The proposed Waters of the U.S. Rule, “unless dramatically altered,” will result in potential Clean Water Act liability and federal permit requirements for a tremendous number of commonplace and essential farming, ranching and forestry practices nationwide, according to the American Farm Bureau Federation.

In testimony today, AFBF General Counsel Ellen Steen told a House Agriculture subcommittee that the WOTUS rule will create enormous uncertainty and vulnerability for farmers and ranchers nationwide.

“It is impossible to know how many farmers, ranchers and forest landowners will be visited by [EPA] enforcement staff or will be sued by citizen plaintiffs’ lawyers—and it is impossible to know when those inspections and lawsuits will happen,” Steen said. “But what is certain is that a vast number of common, responsible farming, ranching and forestry practices that occur today without the need for a federal permit would be highly vulnerable to Clean Water Act enforcement under this rule.”

According to AFBF’s general counsel, several statutory exemptions demonstrate a clear determination by Congress not to impose Clean Water Act regulation on ordinary farming and ranching activities. However, agency and judicial interpretations over the past several decades have significantly limited the agricultural exemptions that have traditionally insulated farming and ranching from Clean Water Act permit requirements.

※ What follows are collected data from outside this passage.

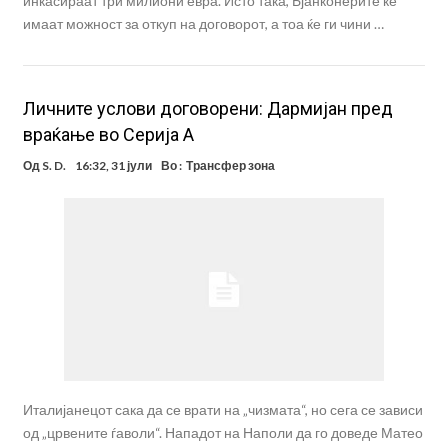
инкасираат три милиони евра. Исто така, Бјанконерите ќе
имаат можност за откуп на договорот, а тоа ќе ги чини …
Личните услови договорени: Дармијан пред
враќање во Серија А
Од
S. D.
16:32, 31 јули
Во :
Трансфер зона
Италијанецот сака да се врати на „чизмата“, но сега се зависи
од „црвените ѓаволи“. Нападот на Наполи да го доведе Матео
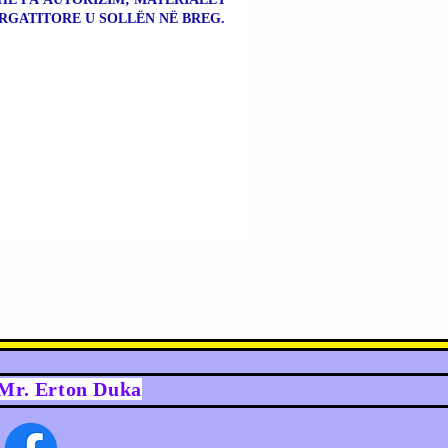
RGATITORE U SOLLËN NË BREG.
y Mr. Erton Duka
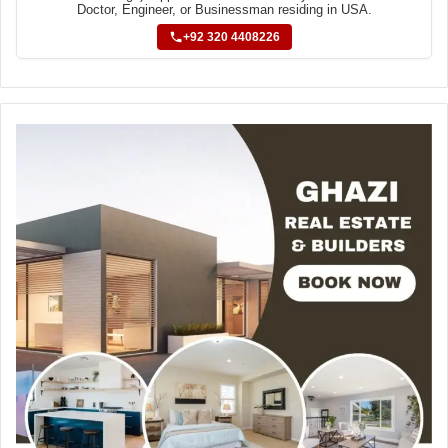
Doctor, Engineer, or Businessman residing in USA.
+92 320 4408226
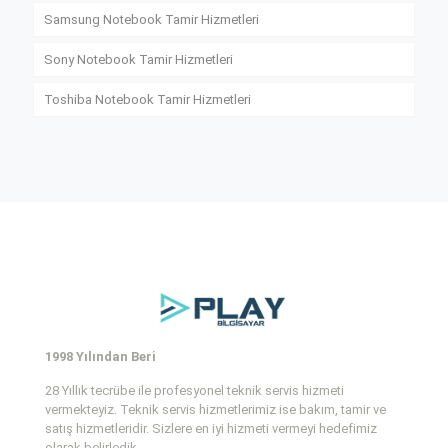
Samsung Notebook Tamir Hizmetleri
Sony Notebook Tamir Hizmetleri
Toshiba Notebook Tamir Hizmetleri
1998 Yılından Beri
28 Yıllık tecrübe ile profesyonel teknik servis hizmeti
vermekteyiz. Teknik servis hizmetlerimiz ise bakım, tamir ve
satış hizmetleridir. Sizlere en iyi hizmeti vermeyi hedefimiz
olarak belirledik.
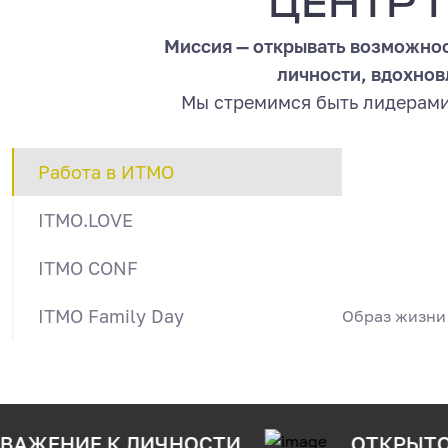
ЦЕНТР 
Миссия — открывать возможнос
личности, вдохнов
Мы стремимся быть лидерами
Работа в ИТМО
ITMO.LOVE
ITMO CONF
ITMO Family Day
Образ жизни
ВАЖЕНИЕ К ЛИЧНОСТИ
ОТКРЫТ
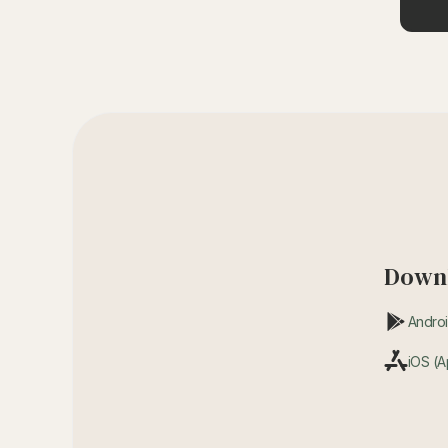
Downl
Androi
iOS (A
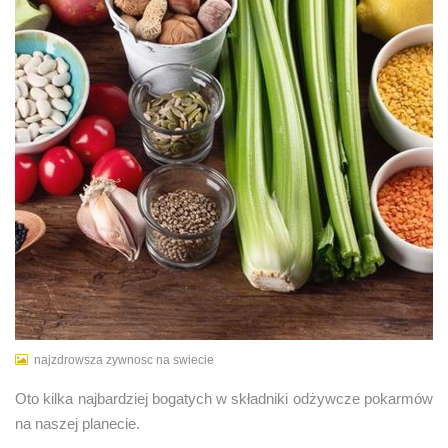
najzdrowsza zywnosc na swiecie
Oto kilka najbardziej bogatych w składniki odżywcze pokarmów
na naszej planecie.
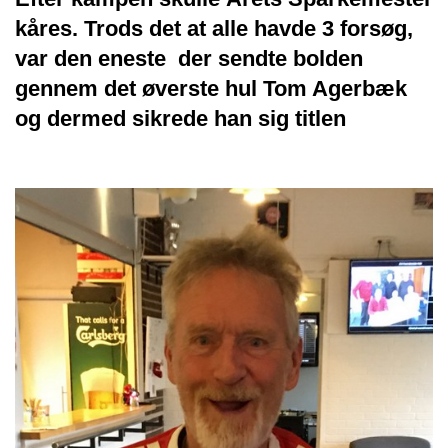
kåres. Trods det at alle havde 3 forsøg,
var den eneste der sendte bolden
gennem det øverste hul Tom Agerbæk
og dermed sikrede han sig titlen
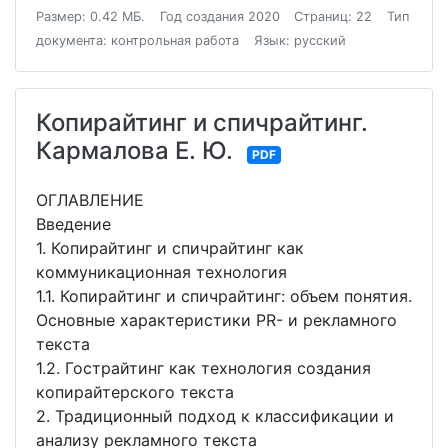
Размер: 0.42 МБ.
Год создания 2020
Страниц: 22
Тип
документа: контрольная работа
Язык: русский
Копирайтинг и спичрайтинг.
Кармалова Е. Ю.
PDF
ОГЛАВЛЕНИЕ
Введение
1. Копирайтинг и спичрайтинг как
коммуникационная технология
1.1. Копирайтинг и спичрайтинг: объем понятия.
Основные характеристики PR- и рекламного
текста
1.2. Гострайтинг как технология создания
копирайтерского текста
2. Традиционный подход к классификации и
анализу рекламного текста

“Much of the remaining benefit of those exemptions would be eliminated by an expansive interpretation of ‘waters of the United States’ to cover ditches and drainage paths that run across and nearby farm and pasture lands,” Steen testified. “The result would be wide-scale litigation risk and potential Clean Water Act liability for innumerable routine farming and ranching activities that occur today without the need for cumbersome and costly Clean Water Act permits.”

Steen explained that because ditches and ephemeral drainages are ubiquitous on farm and ranch lands—running alongside and even within farm fields and pastures—“the proposed rule will make it impossible for many farmers to apply fertilizer or crop protection products to those fields without triggering Clean Water Act ‘pollutant’ discharge liability and permit requirements.”

“A Clean Water Act pollutant discharge to waters of the U.S. arguably would occur each time even a molecule of fertilizer or pesticide falls into a jurisdictional ditch, ephemeral drainage or low spot -- even if the feature is dry at the time of the purported ‘discharge,’” Steen told the subcommittee. For this reason, farmers’ options under the rule are limited.

According to Steen, “they can either continue farming, but under a cloud of uncertainty and risk, they can take on the complexity, cost and equal uncertainty of Clean Water Act permitting or they can try to avoid doing anything near ditches, small wetlands, or stormwater drainage paths on their lands. It’s a no-win situation for farmers and ranchers.”